November 25 marks the International Day for the Elimination of Violence Against Women. In 1993, the United Nations (UN) General Assembly declared the date as a reminder to end gender-based discrimination and violence, including physical, sexual, or psychological harm, threats, etc.
The day also marks an end to femicide, human trafficking, child marriage, and several forms of trauma a woman is subjected to during pregnancy, and otherwise.
1 In 3 Women Abused
According to a UN report, 1 in 3 women has faced abuse and violence inflicted on them by their partners during the COVID-19 lockdown. Only 1 in 10 women said that victims have approached the police and reported the crime.
The survivors and victims have also faced food insecurity, Times Now reports.
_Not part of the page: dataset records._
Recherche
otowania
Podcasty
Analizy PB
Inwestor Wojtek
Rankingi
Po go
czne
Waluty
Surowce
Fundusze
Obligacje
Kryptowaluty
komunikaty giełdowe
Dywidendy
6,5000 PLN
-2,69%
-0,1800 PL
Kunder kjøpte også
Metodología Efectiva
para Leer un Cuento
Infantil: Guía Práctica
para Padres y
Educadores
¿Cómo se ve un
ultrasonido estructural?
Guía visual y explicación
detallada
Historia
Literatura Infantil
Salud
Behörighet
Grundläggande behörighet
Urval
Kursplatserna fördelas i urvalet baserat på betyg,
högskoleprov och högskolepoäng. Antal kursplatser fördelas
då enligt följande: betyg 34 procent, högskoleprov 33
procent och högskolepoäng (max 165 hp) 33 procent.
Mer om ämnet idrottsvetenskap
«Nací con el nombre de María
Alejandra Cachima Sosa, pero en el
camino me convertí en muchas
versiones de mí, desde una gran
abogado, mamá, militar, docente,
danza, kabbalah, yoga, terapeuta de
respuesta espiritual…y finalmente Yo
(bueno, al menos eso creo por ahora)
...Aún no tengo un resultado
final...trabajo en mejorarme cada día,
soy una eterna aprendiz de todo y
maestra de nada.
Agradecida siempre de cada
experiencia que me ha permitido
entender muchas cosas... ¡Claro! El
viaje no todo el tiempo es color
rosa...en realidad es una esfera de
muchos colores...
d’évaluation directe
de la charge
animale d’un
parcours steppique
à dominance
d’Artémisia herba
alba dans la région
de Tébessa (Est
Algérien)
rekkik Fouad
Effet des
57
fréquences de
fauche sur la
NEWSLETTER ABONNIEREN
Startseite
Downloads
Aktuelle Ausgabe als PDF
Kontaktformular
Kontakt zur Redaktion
The Intergovernmental organisation compiled the data of 13 countries. The reports stated that any gender could be subjected to violence, but women and girls were particularly vulnerable.
"This includes young girls and older women, women who identify as lesbian, bisexual, transgender or intersex, migrants, refugees, the ones from indigenous and ethnic minorities, the ones with HIV and disabilities, and those living through humanitarian crises.," the agency's report read.
Orange The Color Of The World
This year's theme is 'Orange the World: End Violence against Women Now!' the colour is the representation of a bright future lying ahead, that is free from the deprivation of liberty, violence against females.
The theme states how violence against one is violence against all of humanity.
One of the leading organisations from Ireland, Women's Aid, started a 16-day Action Campaign on the occasion to raise awareness and call for changes at a global level. The campaign would continue till December 10.
This is the 30th anniversary of the campaign. The organisation will put together a series of webinars, information resources and public awareness campaigns on intimate relationship abuse among young people between 18-25 years of age.